His wife, Renae, agreed that was the toughest part about him running for office.
“We had to figure out how it works,” she said. “We had to make our own way.”
After thinking about it a bit, Mark said that also was the best part – because they did it on their own.
“The adventure into the unknown,” he said.
Renae said they were at a disadvantage compared with the incumbent, who had run many times before.
“We didn’t have those connections,” she said.
Mark added, “It was mentally tough trying to figure out everything to do.”
He said he found it odd to be doing things in the election process that had nothing to do with the job, like waving signs and sending out and receiving so many emails.
But he figured out the last two weeks that “all those things add up to show leadership and your skill set.”

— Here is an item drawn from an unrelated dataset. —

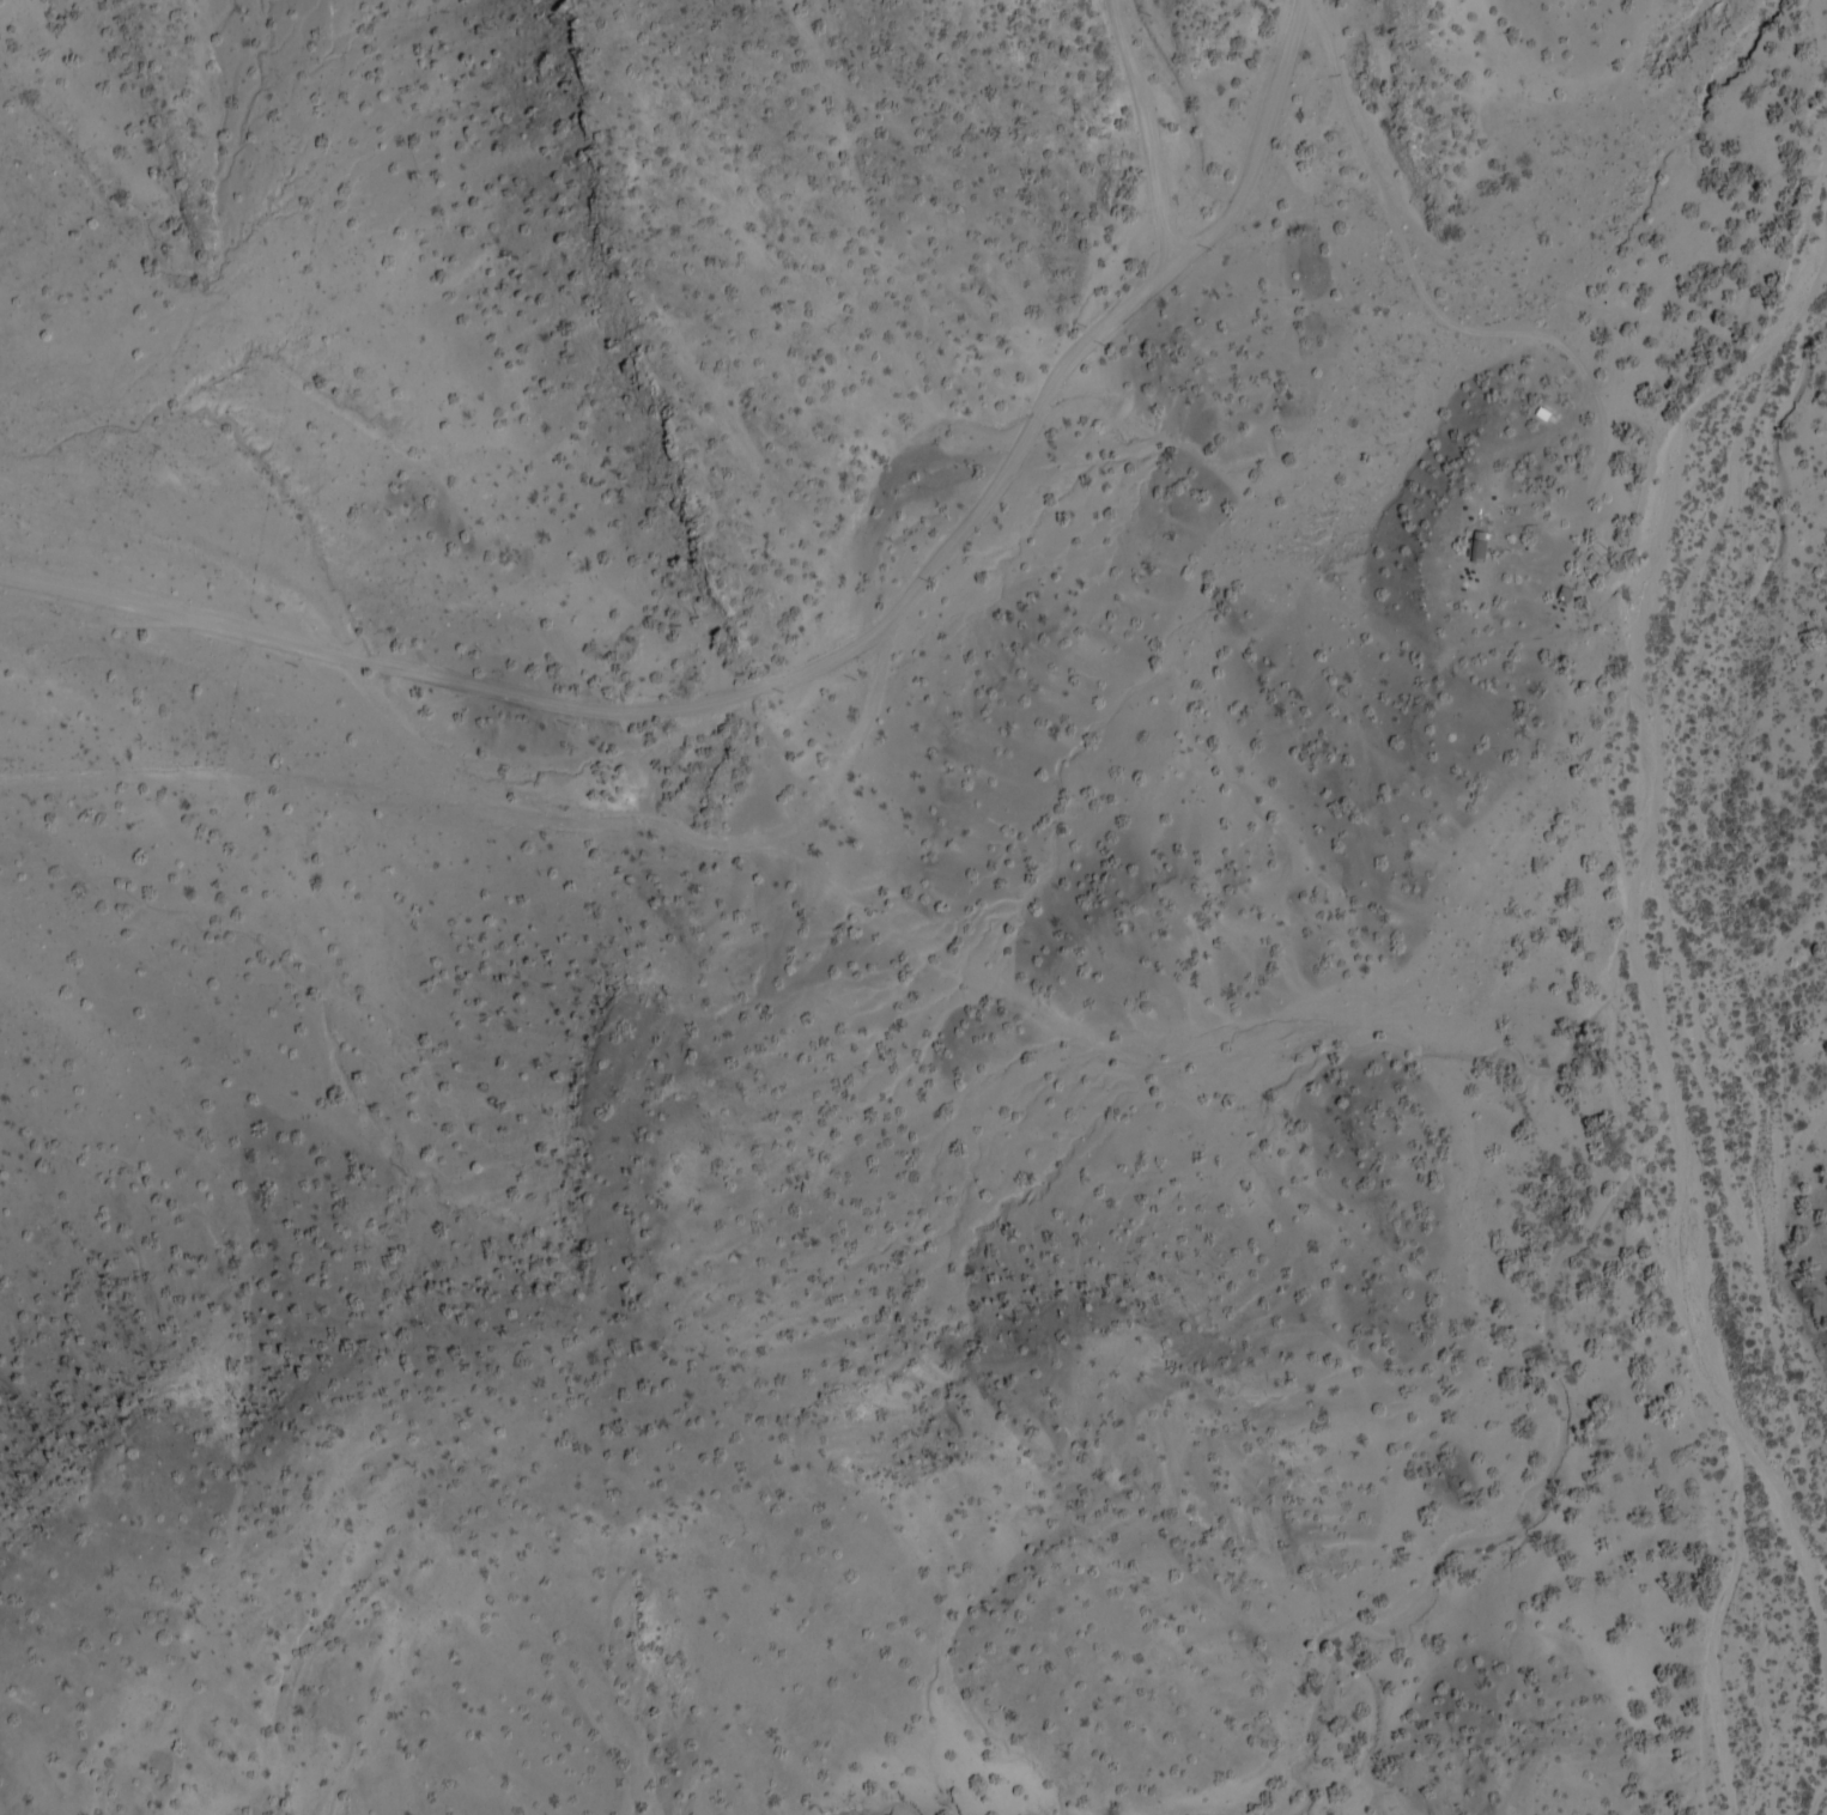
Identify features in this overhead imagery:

Before the polling numbers were released, James said he had no idea what they would be. But Renae said support had been “phenomenal.” Mark said the people around him acted like he had it made. But if he listened to them, “I’d win by a landslide,” he said.
Maybe not a landslide, but he did win by quite a bit. Even the Jameses were surprised because the only bad thing they ever heard about Wright was that she had been in office too long – 24 years. Mark said the council should institute term limits, just like the county council, of three terms.
He said people would call him and ask if he was a Democrat or a Republican. “Neither, you don’t need to be” for this job, he would tell them. He said he has been called a “centrist.” His opponent is an avid Republican, but he didn’t get endorsed by Democrats because he doesn’t follow the party line. He said he probably leans a little bit to the conservative side.
Even though Mark had a big lead on election night, he was still a little uneasy.
“Donna upped her game at the end,” he said, adding she did more advertising, social media and web work late in the game, along with a phone campaign.
Kevin Poirier, a Marysville resident and school psychologist at Granite Falls, was one of about 20 people at a gathering for Mark on Election Night.
He said he supported Mark because he is a local businessman with the same kind of values and desires for Marysville. Poirier has lived here since he was 7 and feels it has gone downhill. “It used to be quaint,” he said. He added that the city has no identity.
“There’s not even strawberry fields anymore,” he said, adding that big box stores have taken over the town. “We’re hurting. We’re not a destination” like Snohomish, he said.